Seventeen-year-old Serendipity “Pity” Jones inherited two things from her mother: a pair of six shooters and perfect aim. She’s been offered a life of fame and fortune in Cessation, a glittering city where lawlessness is a way of life. But the price she pays for her freedom may be too great….

In this extraordinary debut from Lyndsay Ely, the West is once again wild after a Second Civil War fractures the U.S. into a broken, dangerous land. Pity’s struggle against the dark and twisted underbelly of a corrupt city will haunt you long after the final bullet is shot.

“This cover and title caught my eye. then I was caught by the blurb… right up my alley.”

——–

A Well-Timed Murder: An Agnes Lüthi Mystery

by Tracee de Hahn found at Carol’s Notebook.

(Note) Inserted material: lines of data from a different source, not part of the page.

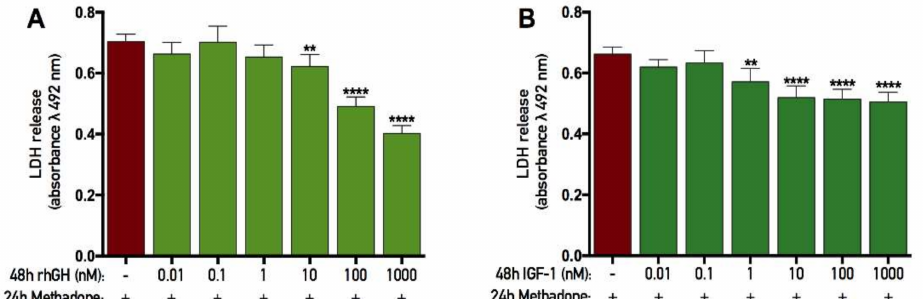
Figure 7. Recovery effects of recombinant human growth hormone and insulin-like growth factor-1 on membrane integrity following methadone-induced toxicity. Membrane integrity was assessed by lactate dehydrogenase (LDH) assay. Methadone (60 µ M) was added for 24 h and then washed out. The following 48 h, recombinant human growth hormone (rhGH) and insulin-like growth factor-1 (IGF-1) were added for two consecutive days prior to analysis. ( A ) The 48 h recovery effect of rhGH in cells with methadone-induced membrane damage. A significant reduction in LDH release during the recovery phase was observed using 10, 100, and 1000 nM rhGH. ( B ) The 48 h recovery effect of IGF-1 in cells with methadone-induced membrane damage. A significant reduction in LDH release during the recovery phase was observed using 1, 10, 100, and 1000 nM IGF-1. Statistics were calculated using two-way analysis of variance (ANOVA) and given a significant overall effect ( p < 0.05), the data were further analyzed using Dunnet’s post hoc test compared to cells exposed to control during the 48 h recovery phase. All data are presented as mean ± SEM in triplicate from five individual cultures. ** p < 0.01, **** p <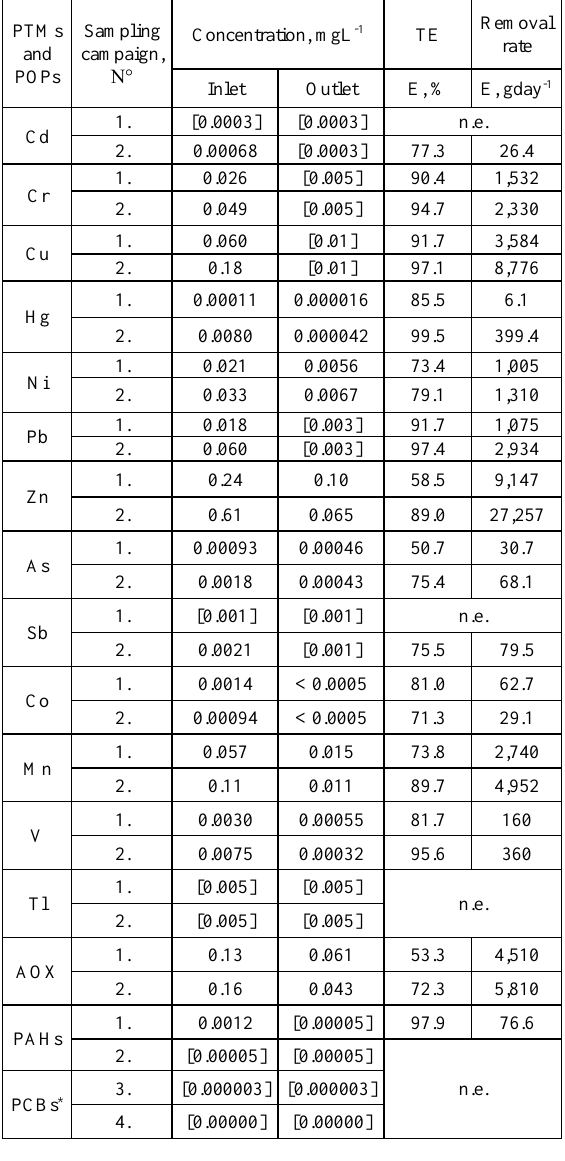
Table 1. Wastewater treatment efficiency (TE) estimation (E) for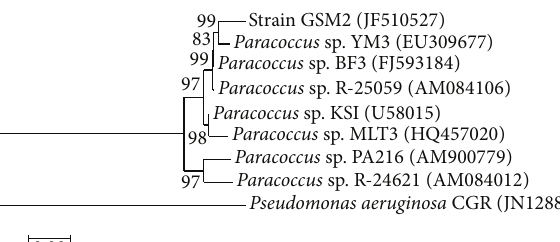
Figure 2: Phylogenetic tree of Paracoccus sp. GSM2 based on 16S rDNA analysis.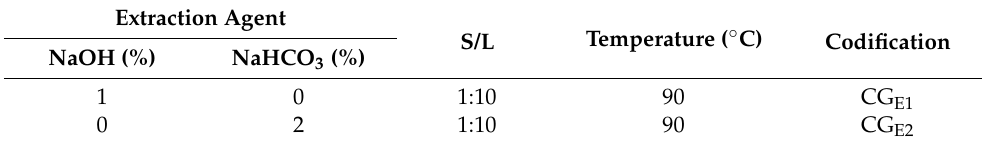
Table 1. GC Extraction conditions on the extraction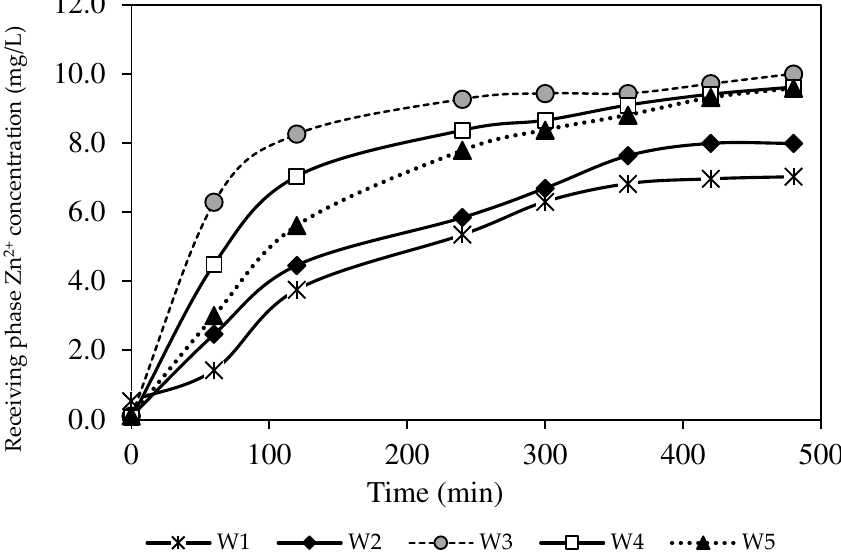
Figure 10. The Zn 2+ removal percentages of the PIM and MM-PIM samples in the receiving phase. The transported Zn 2+ recovered was less compared to the extraction process in the feeding phase. The observation was likely due to the poor dissociation rate of the ion-pair complex at the PIM-receiving interphase to remove target ions into the receiving solution. The same results were obtained from the W4 and W5 membranes that contained carbon nanotubes over 1.0%. A lower de-complexation of ion-pair formation with increased MWCNT load possibly produced denser membranes. The inferior efficiency of the PIMs without nanoparticles was proven from the con- centration of Zn 2+ absorbed in the membrane (see Figure 11). Although the W1 membrane imposed the excellent transport of Zn 2+ from the feeding phase, the amount of Zn 2+ trapped and stored in the membrane due to lower dissociation of ion-pair formation was higher than the number of target ions extracted back into the receiving phase. A similar outcome was reported by [47], where, during the filtration process, the bare membrane permitted foulants to assimilate on the membrane surface or precipitate inside the mem- brane pores. Resultantly, there was reduced membrane hydrophilicity to extract target analytes across the membrane [39,40]. Another factor was the high inclusion of nanopar- ticles that could occupy the spaces in the membrane rather than target ions, resulting in ionic exchange site blockage and an ion transport pathway shortage [23,49]. Conse- quently, the W3 membrane with 1.0% MWCNT load was chosen as the optimised MM- PIM for further studies, since it provided better extraction and back-extraction perfor- mance in transporting and removing Zn 2+ .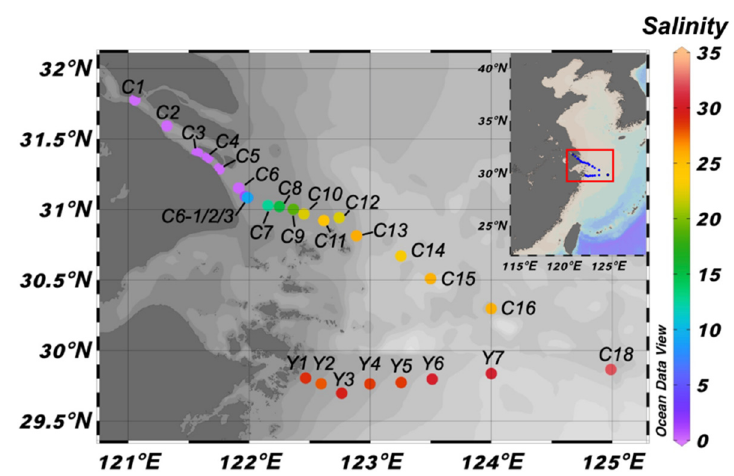
Figure 1. Map of the sampling stations in the Changjiang Estuary and its adjacent waters color-coded according to surface water salinity.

“A true page turner…I found the plot fascinating, and de Hahn builds the tension and suspense perfectly to a satisfying conclusion. I was left wanting to read more about Agnes, and I am looking forward to her next adventure!”—Charles Todd on Swiss Vendetta

Swiss-American police officer Agnes Lüthi is on leave in Lausanne, Switzerland, recovering from injuries she sustained in her last case, when an old colleague invites her to the world’s premier watch and jewelry trade show at the grand Messe Basel Exhibition Hall. Little does Agnes know, another friend of hers, Julien Vallotton, is at the same trade show—and he’s looking for Agnes. Julien Vallotton was friends with Guy Chavanon, a master of one of Switzerland’s oldest arts: watchmaking. Chavanon died a week ago, and his daughter doesn’t believe his death was accidental. Shortly before he died, Chavanon boasted that he’d discovered a new technique that would revolutionize the watchmaking industry, and she believes he may have been killed for it. Reluctantly, Agnes agrees to investigate his death. But the world of Swiss watchmaking is guarded and secretive, and before she realizes it, Agnes may be walking straight into the path of a killer.

Tracee de Hahn’s next mystery, A Well-Timed Murder, is another magnetic mystery that will engross readers from the opening page to the stunning conclusion.

“Again the cover caught my eye first. This sounds like an intriguing mystery.”